▶ [Texto de lectura]
*****

Los Gobiernos están inyectando fondos en los estudios. Canadá ha puesto unos 180 millones de euros en proyectos públicos de I+D. Alemania los financia con 145 millones, Reino Unido con más de 200 millones. España ha comprometido, según el Ministerio de Ciencia, más de 30 millones de euros públicos.
La cuestión problemática se da cuando los ensayos desembocan o avalan productos protegidos por las leyes comerciales y de propiedad intelectual. Aunque existen ya iniciativas que tratan de garantizar que la investigación revierta en tratamientos accesibles para todos –como el amparado por la OMS y la Fundación de Bill y Melinda Gates– los fármacos que han ido acumulando titulares como potenciales curas eran marcas registradas.
Las expectativas generan beneficios
Estas semanas el antiviral de la compañía Gilead, Remdesivir, ha protagonizado una montaña rusa. La Organización Mundial de la Salud publicó, brevemente, unos resultados sobre un ensayo chino con esta molécula que mostraban escasos resultados en pacientes de COVID-19. La farmacéutica, que cayó en la bolsa, respondió inmediatamente a las informaciones y los datos fueron despublicados. Gilead había experimentado un fuerte empujón en su cotización cuando se anunciaron los primeros indicios de que su producto podía funcionar.
Días más tarde, la compañía informó de que tenía resultados prometedores en otro estudio a cargo del Instituto Nacional de Alergias y Enfermedades Infecciosas de EEUU (NIAID), incluso antes de que la propia institución hablara. Los resultados no han sido revisados o aceptados todavía por una publicación científica. El comunicado de la NIAID hablaba de que aceleraba la recuperación de pacientes graves. Otra vez, arriba las acciones. Pero, horas después, apareció, esta vez sí revisado y bajo el paraguas de The Lancet, un estudio que aseguraba que el Remdesivir no aporta beneficios clínicos significativos. Cotización a la baja de nuevo.
“La empresas tienen sus estrategias de marketing y obtienen beneficios solo con la creación de expectativas”, cuenta Vanessa López, presidenta del movimiento Salud por Derecho. En este sentido, la empresa Roche ha visto subir sus acciones, primero, al obtener permiso para probar un test de coronavirus en EEUU el 14 de marzo. Luego recibió otro empujón bursátil el 17 de abril al anunciar que tenía una prueba serológica para la COVID-19. “Por eso las autoridades públicas tienen que ser muy cautelosas a la hora de conceder autorizaciones y hacer compras de productos”, incide López.

*****

▶ [Datos proporcionados]
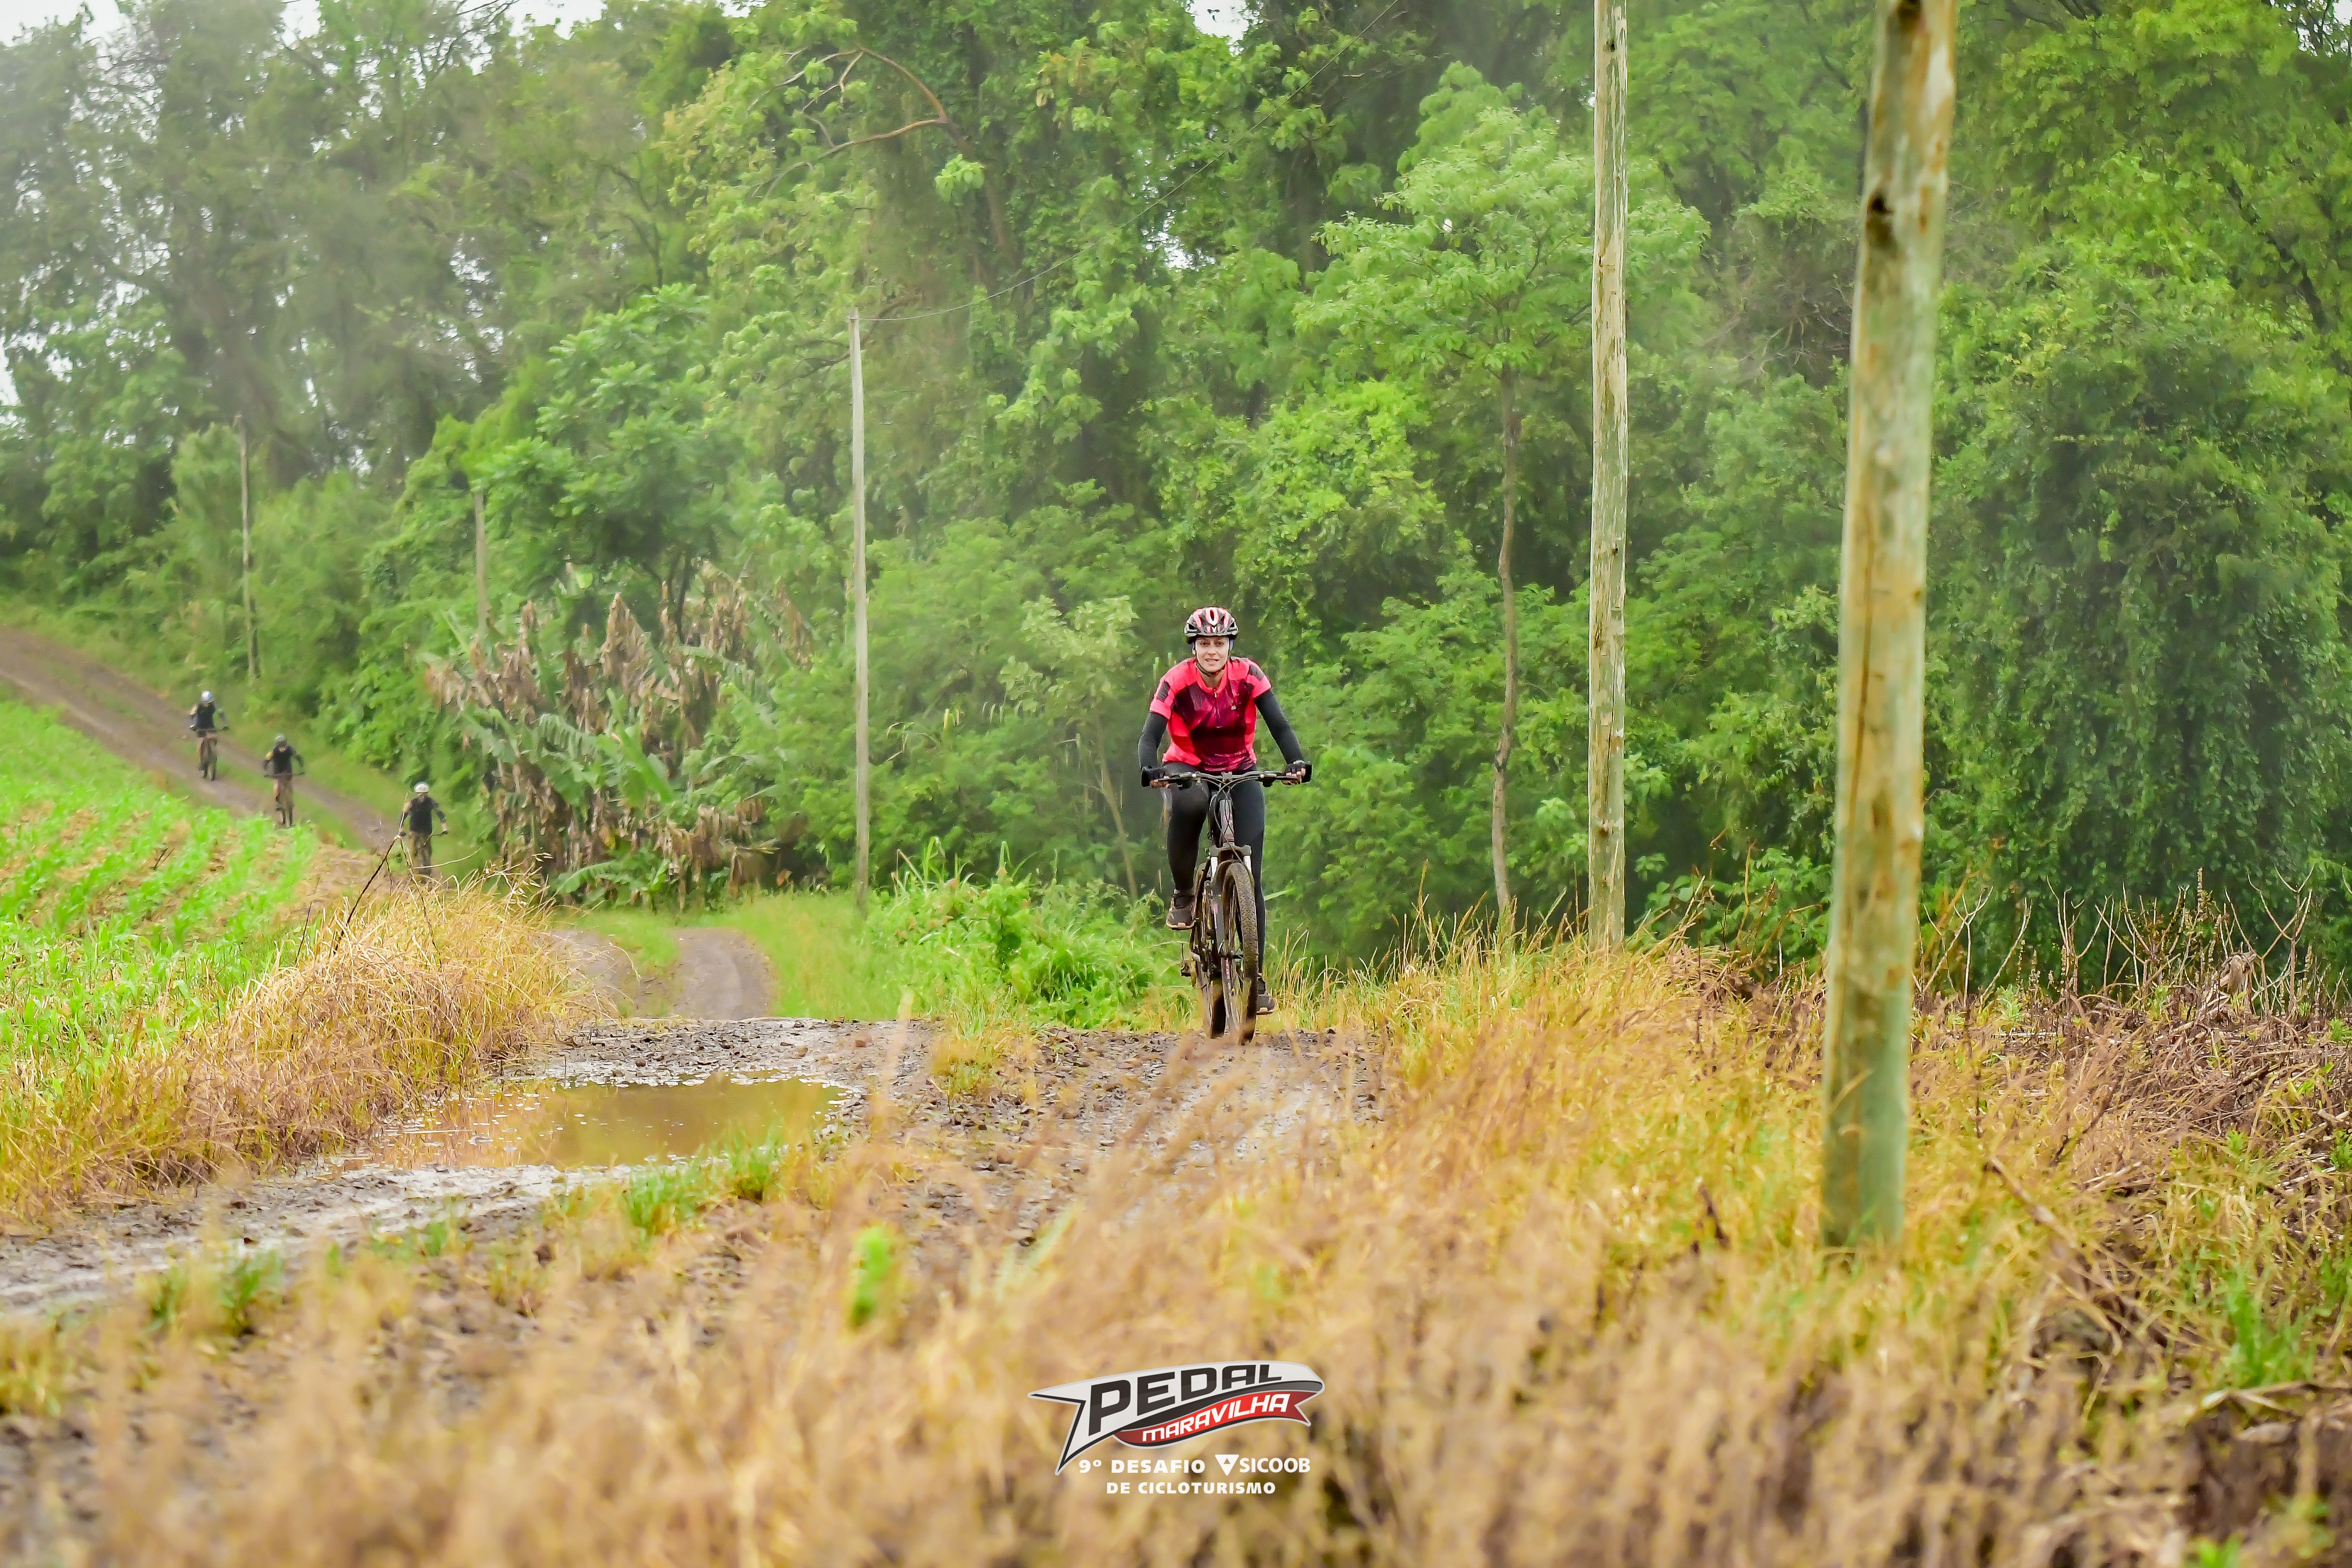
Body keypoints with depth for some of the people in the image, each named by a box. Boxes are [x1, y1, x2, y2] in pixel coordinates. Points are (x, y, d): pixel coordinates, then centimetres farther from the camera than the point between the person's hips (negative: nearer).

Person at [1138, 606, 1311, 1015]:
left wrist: (1297, 761, -41)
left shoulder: (1248, 676, -14)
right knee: (1188, 805, -39)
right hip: (1188, 769, -1)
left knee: (1251, 874, -10)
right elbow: (1150, 736, -25)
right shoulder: (1176, 682, -17)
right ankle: (1183, 895, -17)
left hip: (1240, 772, 1)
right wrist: (1151, 770, -46)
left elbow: (1279, 724, -21)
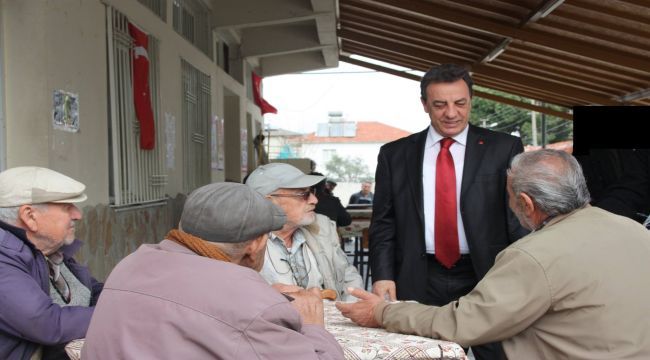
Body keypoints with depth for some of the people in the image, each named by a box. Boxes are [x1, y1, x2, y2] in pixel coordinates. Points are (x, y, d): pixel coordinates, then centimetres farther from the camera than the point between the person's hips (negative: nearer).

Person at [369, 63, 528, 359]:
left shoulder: (504, 148, 1)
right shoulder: (395, 154, 6)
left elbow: (521, 218, -1)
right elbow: (383, 222, 6)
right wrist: (382, 275, -6)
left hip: (487, 278, -1)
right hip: (419, 283, 1)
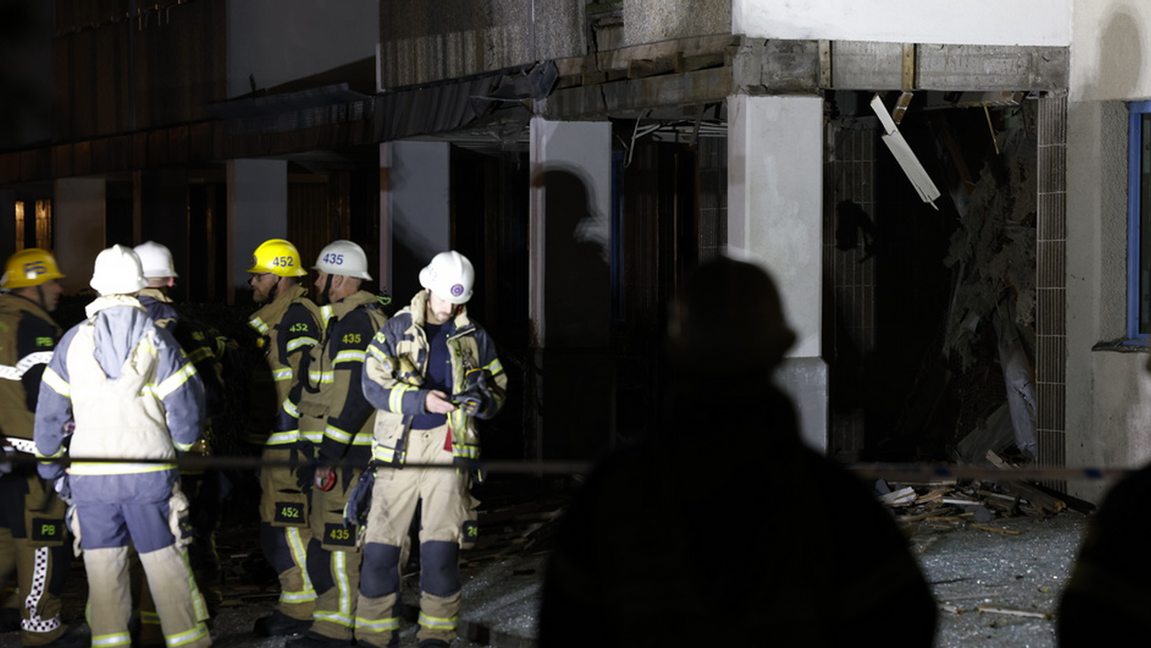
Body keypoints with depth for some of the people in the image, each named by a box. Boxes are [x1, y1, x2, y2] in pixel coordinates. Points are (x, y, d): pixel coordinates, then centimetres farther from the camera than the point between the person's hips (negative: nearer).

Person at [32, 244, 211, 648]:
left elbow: (49, 412, 5)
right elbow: (186, 404, -3)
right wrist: (181, 445, 16)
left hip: (90, 475, 1)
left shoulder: (74, 341, 2)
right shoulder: (156, 339, -2)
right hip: (150, 473, -1)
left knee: (103, 569, 6)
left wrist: (51, 466, 16)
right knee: (166, 564, 4)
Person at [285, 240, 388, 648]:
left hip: (346, 451, -11)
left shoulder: (353, 324, -17)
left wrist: (330, 453, -23)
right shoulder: (371, 317, 18)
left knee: (334, 537, -8)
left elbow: (354, 395, -24)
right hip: (347, 448, 11)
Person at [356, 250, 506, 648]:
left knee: (441, 548, -4)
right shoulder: (396, 330, 3)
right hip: (399, 450, -1)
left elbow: (498, 388, 13)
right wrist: (421, 400, -20)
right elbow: (374, 383, -7)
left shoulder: (473, 338, 10)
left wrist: (483, 400, -11)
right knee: (381, 544, -1)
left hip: (448, 450, 1)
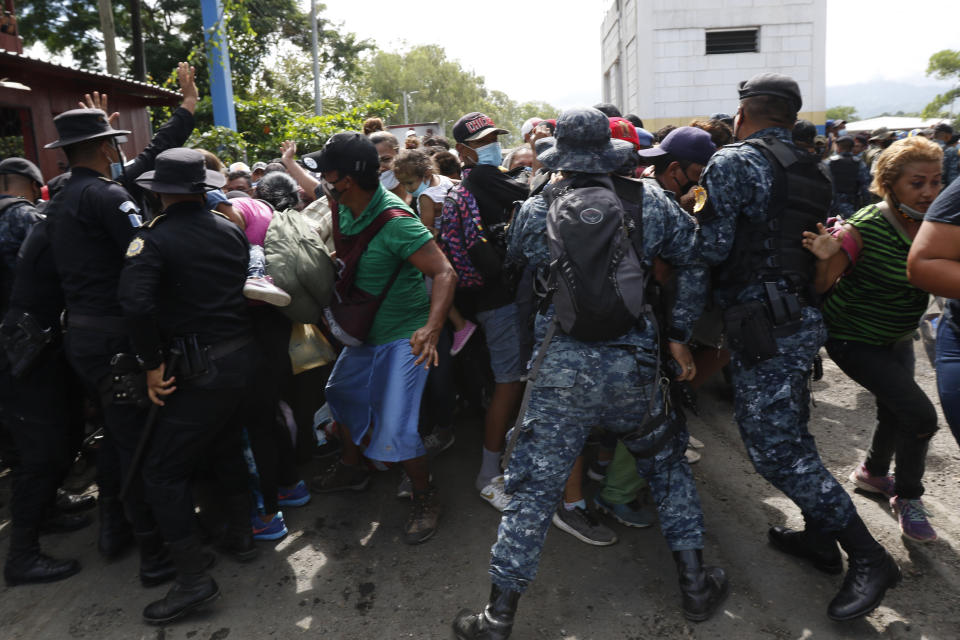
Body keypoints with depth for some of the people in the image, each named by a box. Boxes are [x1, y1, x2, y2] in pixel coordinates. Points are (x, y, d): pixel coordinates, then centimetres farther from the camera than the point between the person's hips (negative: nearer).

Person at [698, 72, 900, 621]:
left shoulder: (732, 163, -11)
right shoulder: (810, 171, 15)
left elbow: (712, 248, -16)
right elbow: (810, 243, 16)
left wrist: (695, 221, 3)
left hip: (764, 326, -9)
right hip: (801, 317, 9)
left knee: (776, 450, -3)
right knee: (790, 432, 20)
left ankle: (869, 559, 4)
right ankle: (820, 537, 34)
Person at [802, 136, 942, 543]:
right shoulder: (865, 230, -26)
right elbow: (820, 287, -20)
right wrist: (825, 259, -40)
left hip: (897, 337, 7)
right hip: (854, 339, -7)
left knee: (895, 410, 21)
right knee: (920, 415, -13)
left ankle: (872, 472, 50)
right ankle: (907, 499, 12)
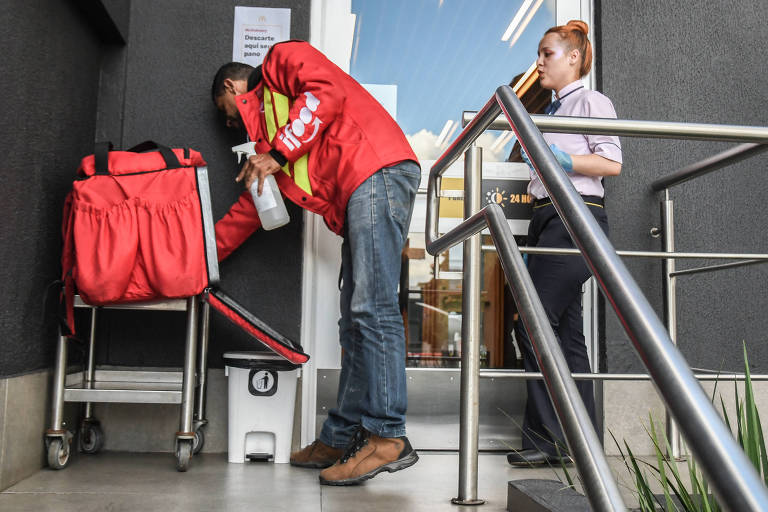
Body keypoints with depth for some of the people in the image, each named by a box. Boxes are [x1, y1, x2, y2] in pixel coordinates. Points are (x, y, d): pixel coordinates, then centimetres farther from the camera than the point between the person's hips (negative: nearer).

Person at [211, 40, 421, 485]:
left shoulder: (282, 58, 14)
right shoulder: (267, 133, 35)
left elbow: (326, 93, -7)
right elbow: (251, 207, 35)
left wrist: (277, 155, -6)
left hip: (377, 170, -9)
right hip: (353, 201, 9)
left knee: (373, 309, -15)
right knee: (355, 322, 5)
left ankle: (388, 436, -14)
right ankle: (343, 437, 8)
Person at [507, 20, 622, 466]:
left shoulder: (591, 101, 0)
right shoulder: (553, 112, 24)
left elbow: (612, 163, -11)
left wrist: (559, 160, -17)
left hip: (576, 218, -9)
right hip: (549, 220, 9)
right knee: (565, 331, 7)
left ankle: (548, 438, -9)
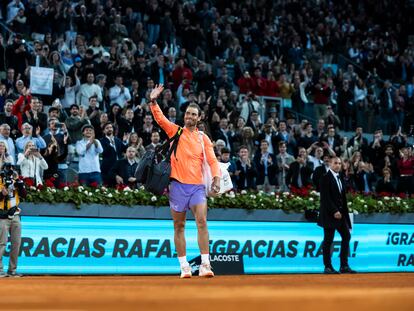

*****

▶ [Complete lo siguiente]
1 - Resuma el texto de lectura en dos oraciones.
2 - Traduzca al inglés esta oración del texto de lectura: «Los resultados no han sido revisados o aceptados todavía por una publicación científica».
Los datos no intervienen en este ejercicio.

▶ [Respuestas por tarea]
1 - Gobiernos como los de Canadá, Alemania, Reino Unido y España destinan fondos públicos a la investigación, pero los fármacos presentados como posibles curas eran marcas registradas protegidas por las leyes comerciales y de propiedad intelectual. Las acciones de Gilead subieron y bajaron al conocerse resultados favorables o desfavorables de su antiviral Remdesivir, y, según Vanessa López, las empresas obtienen beneficios solo con la creación de expectativas, por lo que las autoridades deben ser muy cautelosas al conceder autorizaciones y comprar productos.

2 - The results have not yet been reviewed or accepted by a scientific publication.